11 21/11/05(金)00:51:16 No.863396702

そのあとは、お兄さまと一緒に夕ご飯を食べました。またもやお洒落なトラットリアを予約していてくれて……本当にもう、今日のライスはお姫さまみたい! 楽しくお話して、美味しいご飯を食べて。ライスの胸は、幸せでいっぱいで。 お店を出ると、いつの間にか真っ暗な夜になっていました。あんまり楽しくて、トラットリアの閉店時間まで居座っちゃったから……。 「すっかり遅くなっちゃったな……ほら、駅まで送るよ」 「ありがとう、お兄さま!」 夜も更けてきて足元も見えない道を、ライスたちはゆっくりと歩きました。 結婚式場を訪れたあとから、お兄さまはライスが本当に体調を崩したと思ったみたいで。時々気遣う様に優しくしてくれます。 もう、そうじゃないって言ってるのに……。 「なぁ、ライス」 「どうしたの、お兄さま?」 僅かに光る星空を見上げながら、急にお兄さまの雰囲気が変わりました。どうしたのかな……。 「ライスは、これから先のことって考えてるのか?」 「これから、先……?」 トゥインクル・シリーズを終えたら、とかかな? ドリームトロフィーとか、選択肢は色々あるけど……。

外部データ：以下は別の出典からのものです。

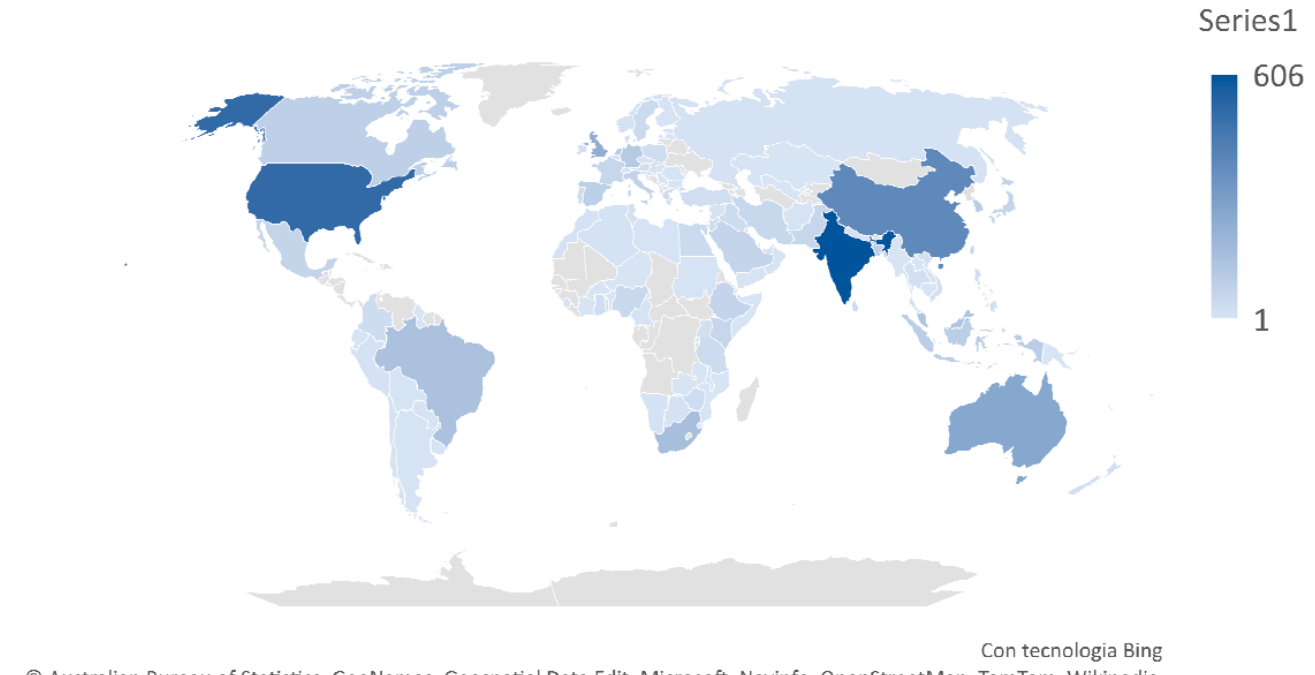
Figure 2. World distribution of manuscripts corresponding to the keyword “rainwater harvesting” (Scopus search, 6 February 2023) .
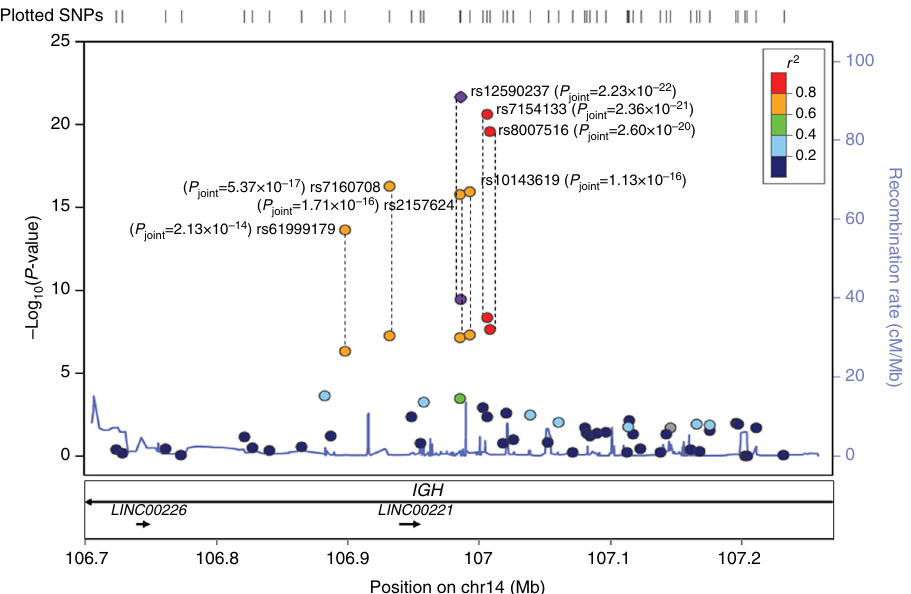
Fig. 2 Regional association plot and linkage disequilibrium (LD) for the IGH loci on chromosome 14. Each SNP is plotted according to its chromosomal location ( x axis) and its -log 10 P -values (left y axis) from the trend test of the primary GWAS scan and joint analysis. The dashed lines connect the same SNPs in the discovery and joint stages. The combined P -value ( P joint ) for genome-wide signi fi cant SNP is labeled next to the dbSNP rsID. The right y axis and blue line showed estimated recombination rates based on the hg19/1000 genomes 2014 ASN version. SNPs are colored to re fl ect its LD (using the r 2 algorithm) with the most signi fi cant SNP (rs12590237,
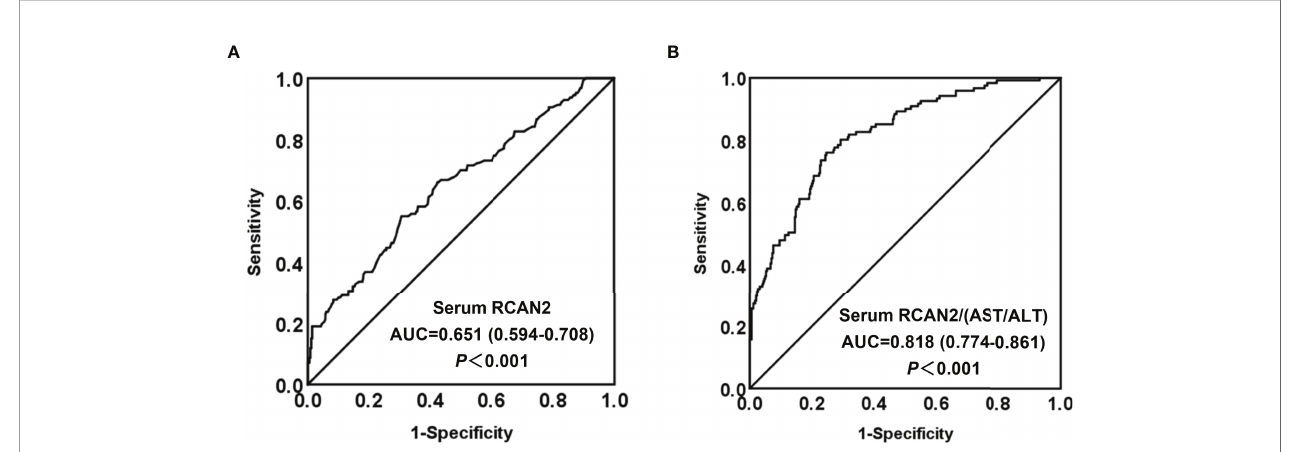
FIGURE 3 | Comparison for ROC curve analysis of serum RCAN2 (A) , serum RCAN2/(AST/ALT) (B) in participants with OB and NW. ROC curves were derived by plotting the relationship between the speci fi city and the sensitivity at various cut off concentrations. ROC, receiver-operating characteristic; AUC, area under the curve.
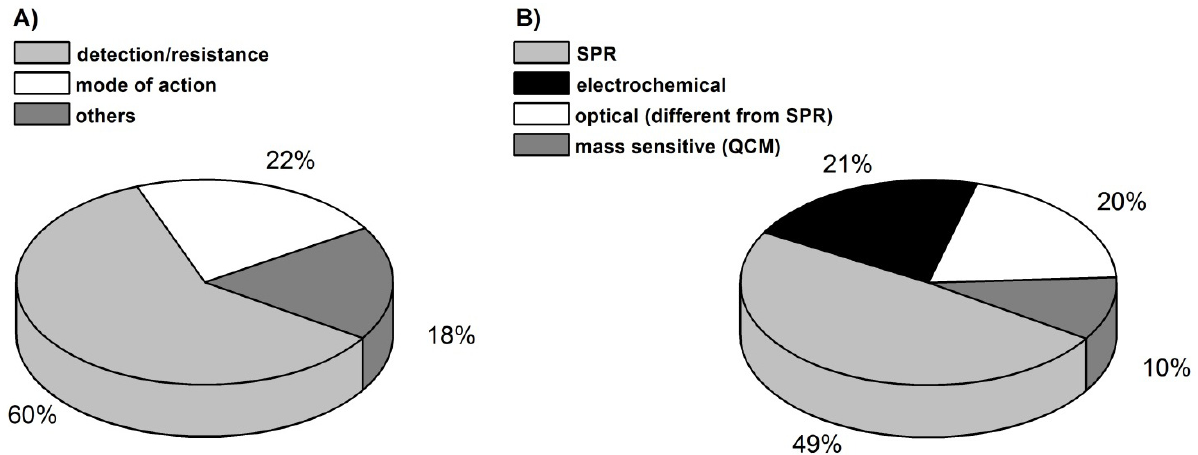
Figure 3. Biosensor applications in the antibacterial field are classified regarding to ( A ) their experimental approaches, and ( B ) the detection principles. (A) Nearly 60% of the biosensor applications contribute to detection or quantification of antibacterials in the environment as a basis for interference with the increasing bacterial resistance; (B) Nearly half of the detection principles are based on surface plasmon resonance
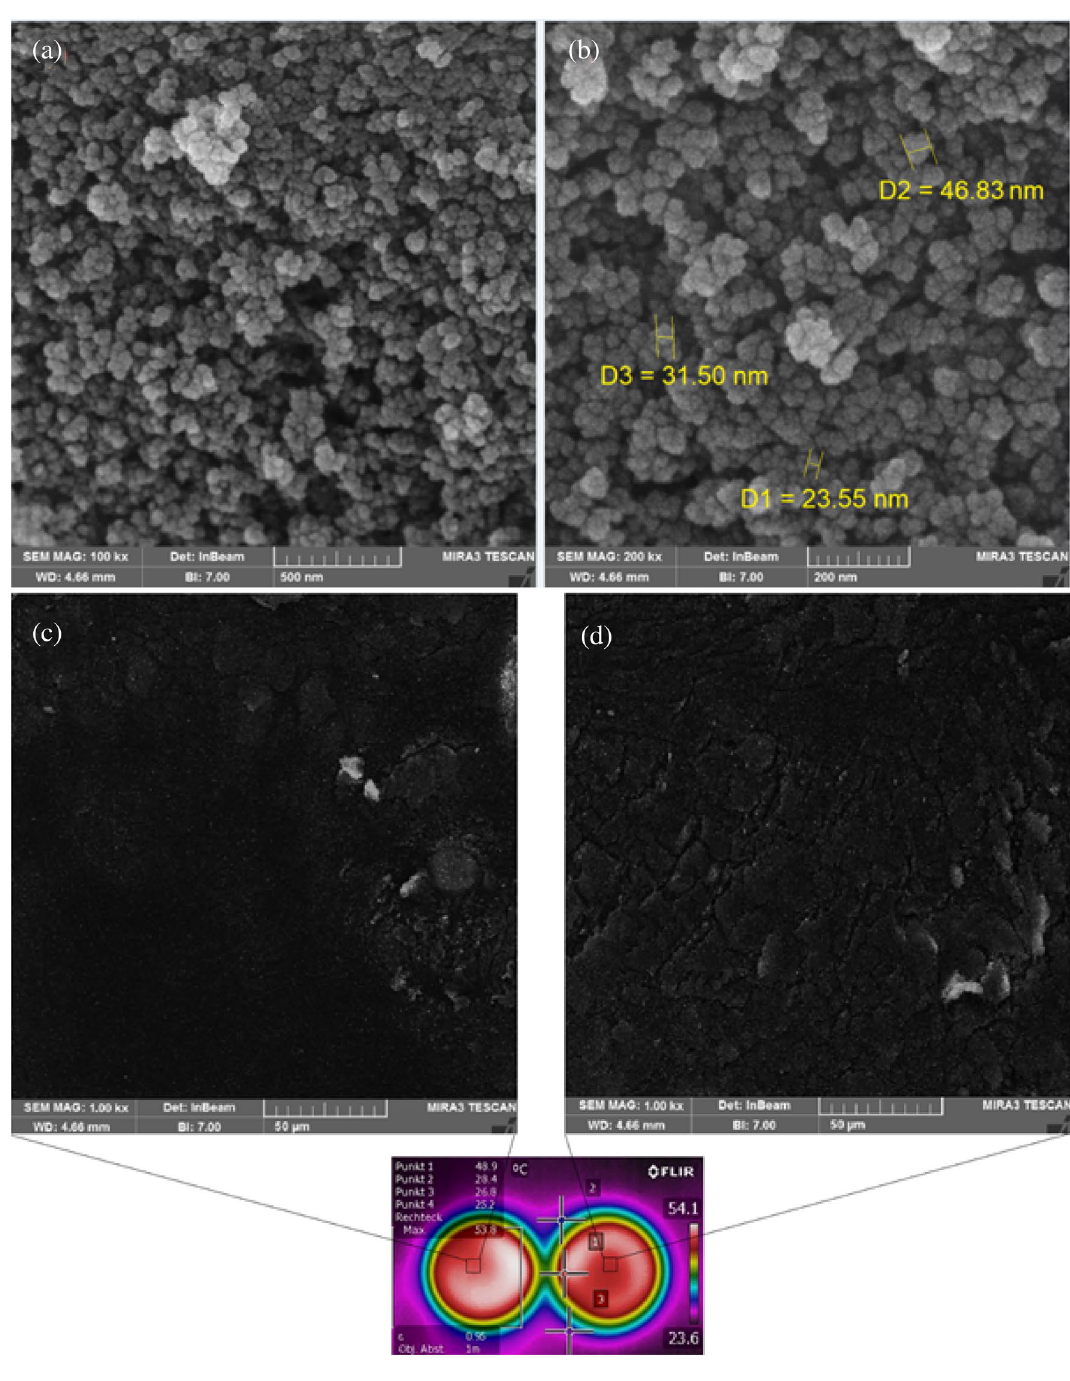
Figure 8. FESEM images of binder modified by fumed silica nanoparticles (FSN) at different magnifications. Average particle sizes of FSN are 33 nm. Uniformly and hexagonal structure shapes created with an average diameter of 100–300 nm. FESEM images of binder modified by FSN ( a - c ) unaged, and ( b - d ) after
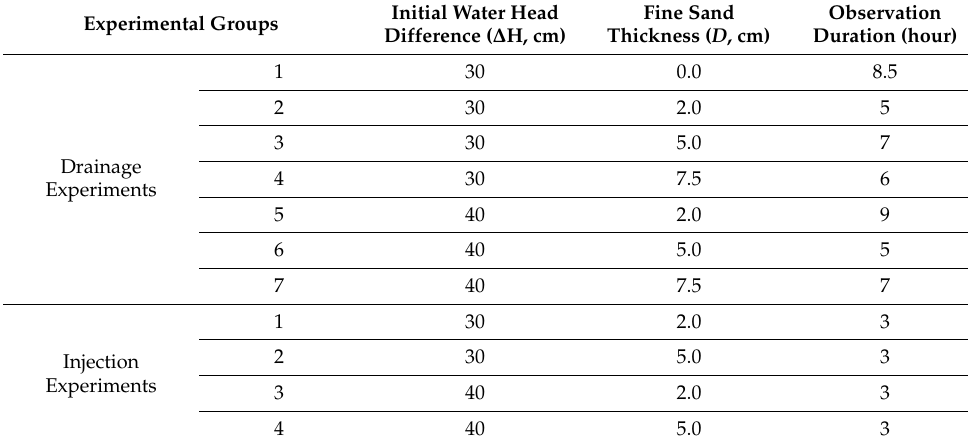
Table 1. Main parameters of different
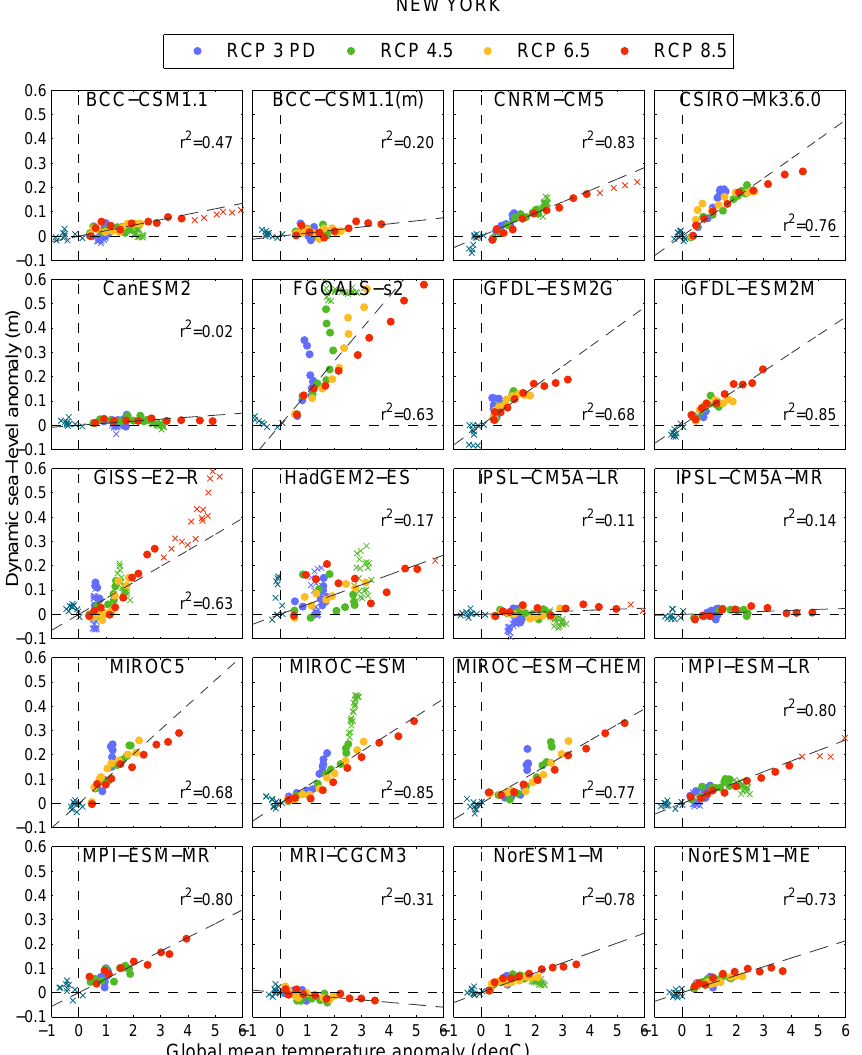
Fig. 2. Scatter plot of dynamic sea level change for New York City against the global mean surface air temperature anomaly (with respect to a 1980–1999 reference period; marker are 10-yr averages). The data represent the historical period (light blue crosses) and the four RCP scenarios (see legend). Stabilization periods (after 2100) are indicated with green crosses. During the stabilization period, the linear relationship between dynamic sea level change and global mean temperature is less robust, but this does not affect our projections towards the end of the 21st century. The dotted line is the linear regression over 2000–2100 based on all combined RCP scenarios, using yearly values. The r 2 score is also indicated on each panel, calculated from decadal averages between 2000 and 2100 (about 40 data points if all RCPs are available). The data are retrieved as the closest model grid cell from the geographical coordinates [40.5 ◦ N, 73.5 ◦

12 21/11/05(金)00:51:30 No.863396753

「……走れる限り、やっぱりレースを走り続けたいな。みんなと切磋琢磨して、沢山の人に幸せを届けて……」 「でも、いつかはレースを辞める日が来る。そしたら、どうする?」 「どうする、って言われても……」 そんな先のことは考えてなかったよ……生涯現役!とかできたらカッコいいけど、現実問題無理だろうし……。 かと言って、その後、何かのお仕事をするような未来も想像がつかなくて。 レースを引退したら、ライスもトレーナーとかトレセン学園の職員とかでも挑戦してみようかな? 「何かな……まずはサブトレーナーとか?」 「あー、いや。そうじゃなくて」 どうしたんだろう……お兄さまにしては、妙に歯切れが悪い。 何か言いづらいことでもあるのかな……厳しいこと、言われちゃうかな……? でもお兄さまになら、厳しいことを言われても、ちゃんと受け入れられる気がして。 「どうしたの? ライス、お兄さまの言葉なら、何でも聞けるよ……?」 「あー、うん。じゃあ率直に言うけど」 「うん」 するとお兄さまは、大きく深呼吸をして。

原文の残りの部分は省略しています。